Ray Charron, product sales specialist with Optech adds, “Particle size and color can have an influence on the ability of the laser energy to penetrate dust. Vapors with coarser particles are usually more easily penetrated than vapors with fine particles. Darker particles are typically less reflective, and are easier to penetrate than lighter particles that tend to reflect the laser energy.”

Also, the intensity of the reflected light and its color can affect the level measurement, so compensation for color is often necessary to accurately measure level. This is especially important for high-temperature applications, such as molten steel, where the color and appearance of the metal can change in a matter of minutes.

Laser energy typically doesn’t penetrate foam to measure the level of the liquid.

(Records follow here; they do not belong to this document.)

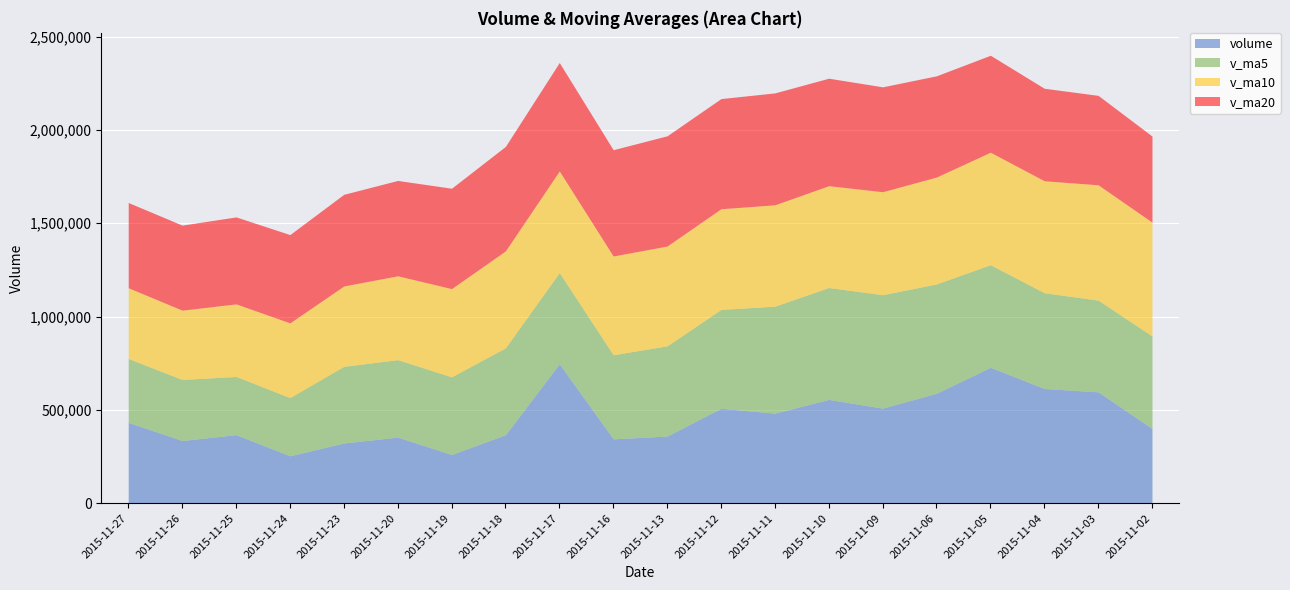

At which label is v_ma20 closest to 527539?

2015-11-05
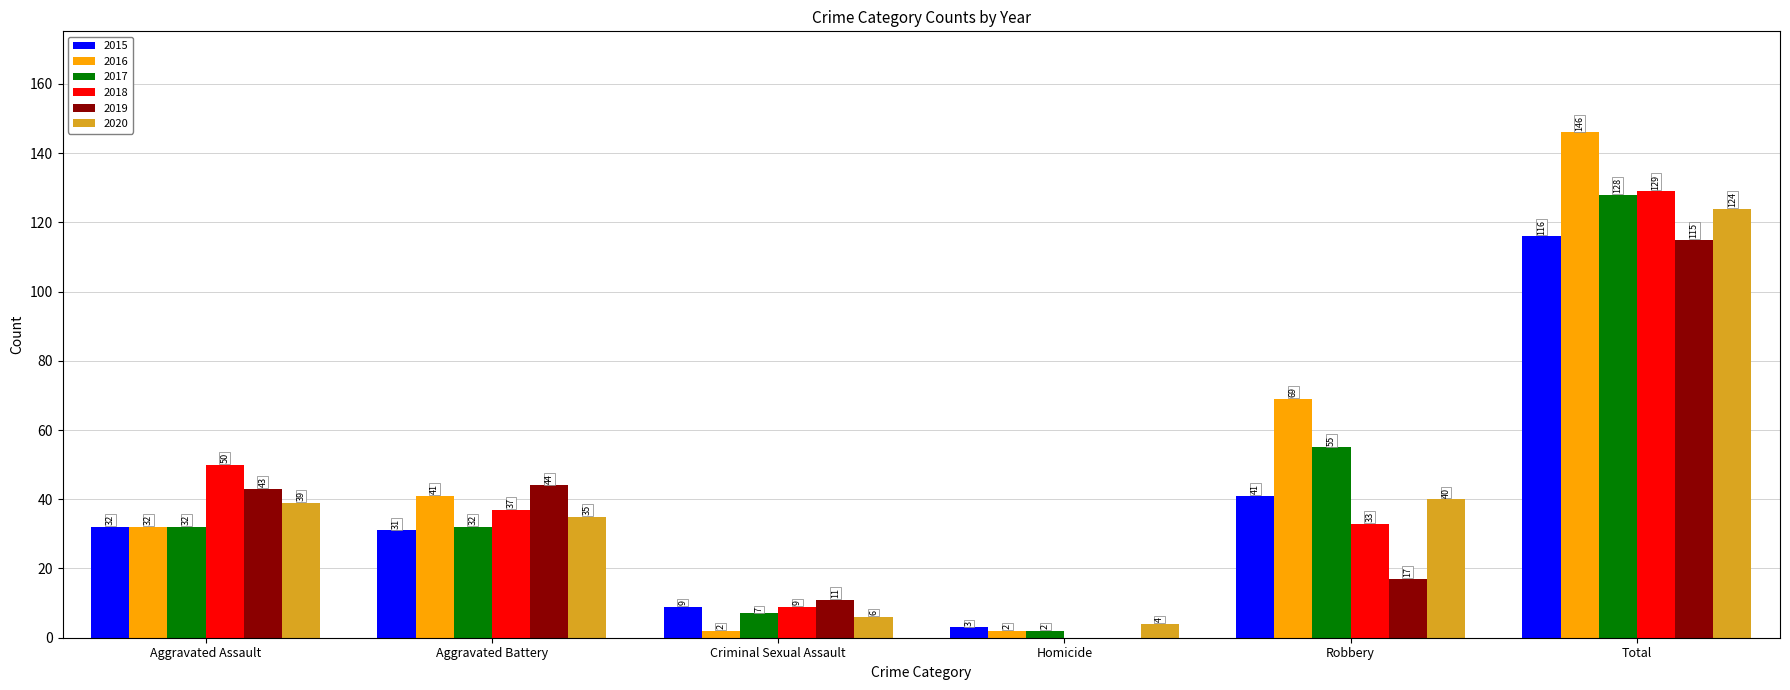

Reading left to right, extract all data points from this chart.

2015: Aggravated Assault=32	Aggravated Battery=31	Criminal Sexual Assault=9	Homicide=3	Robbery=41	Total=116
2016: Aggravated Assault=32	Aggravated Battery=41	Criminal Sexual Assault=2	Homicide=2	Robbery=69	Total=146
2017: Aggravated Assault=32	Aggravated Battery=32	Criminal Sexual Assault=7	Homicide=2	Robbery=55	Total=128
2018: Aggravated Assault=50	Aggravated Battery=37	Criminal Sexual Assault=9	Homicide=0	Robbery=33	Total=129
2019: Aggravated Assault=43	Aggravated Battery=44	Criminal Sexual Assault=11	Homicide=0	Robbery=17	Total=115
2020: Aggravated Assault=39	Aggravated Battery=35	Criminal Sexual Assault=6	Homicide=4	Robbery=40	Total=124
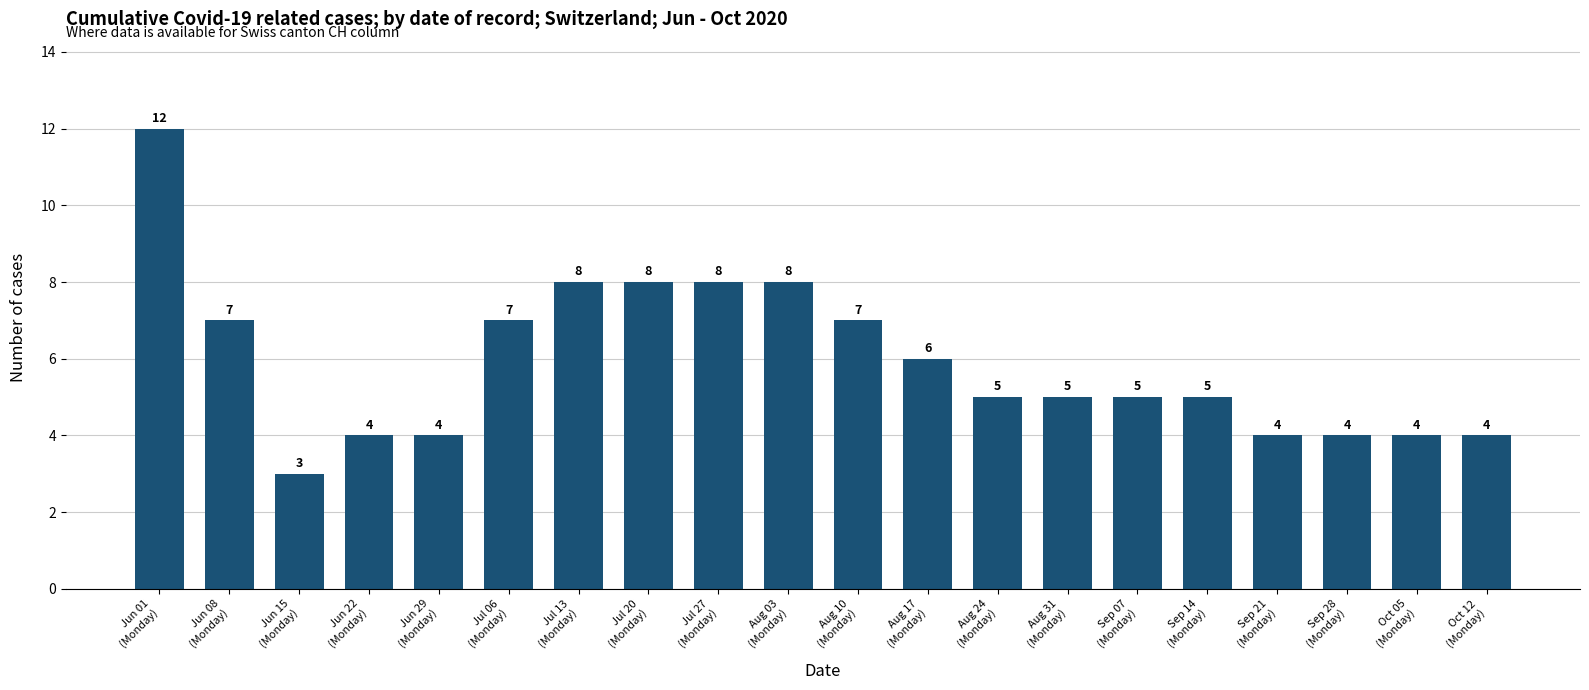

Count the values in the range 4 to 8.

18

This may be a disadvantage when liquid level is desired, but in some applications require measuring of the level of the foam. Charron adds that laser measurements generally benefit from diffusion on the material surface, and that surfaces that reflect too much laser energy can saturate the receiver.

Ivo Radanov, laser level product manager at K-Tek points out, “Laser light energy is scattered from the material surface in all directions. This means that laser level measurements are independent of the angle of the material encountered by the laser beam because part of the scattered reflection will return to the sensor.”

In some applications, this scattering will completely defeat the measurement method. Radanov adds, “This is particularly important in solids applications where the material surface usually isn’t perpendicular to the energy beam and provides an advantage over other non-contact technologies that use energy that can be reflected away from the sensor measuring the reflected energy.”

Laser-level transmitters can be sensitive to the reflectivity of the material. This concept is closely related to the material color because different color materials reflect different amounts and different frequencies of light. Radanov mentions that some laser level transmitters are designed to compensate for these differences. 

Evert Pol, preventive predictive maintenance and reliability engineer, Dow Chemical Company (Temeuzen, Netherlands) uses several laser-measurement systems for granular materials. “These instruments work well, after start-up problems, and are versatile in that they can measure from the top to the bottom of the silo.” Pol warns other end-users, “Be careful to consider a dirt protection tube that addresses the presence of dust that can hamper laser level measurements.”

Pat White, director of training at Weyerhaeuser (Simsboro, La.), gives laser-level measurement high marks, but not without some of the pain associated with applying new technology. One of White’s applications involved flakes in horizontal bins that are raked away from the fill nozzles, while the bottom belt moves the flakes towards the exit, which is located below the fill nozzles. The net effect is to create a horizontal level where the material tends to form a pile towards the front of the bin. The laser-level transmitter is mounted on the far side of the bin, and measures the horizontal level in the bin.

“When first installed, fines in the vapor space near the transmitter caused the level measurement to indicate false levels at times,” White says. White solved that problem by installing a hood in the bin over the level transmitter to keep the fines from getting in front of the transmitter. Though this method was successful, the hood could become bent if the bin was too full. In the end, the manufacturer developed software that could ignore the fines, and so measure the level accurately and reliably without the hood.

Laser-level measurements have become viable recently enough that there are relatively few suppliers. The prospects for this technology look promising, especially for applications where other level measurement technologies have difficulty. Time will tell whether laser level technology will become viable for more applications, and give end-users another tool in the battle for productivity.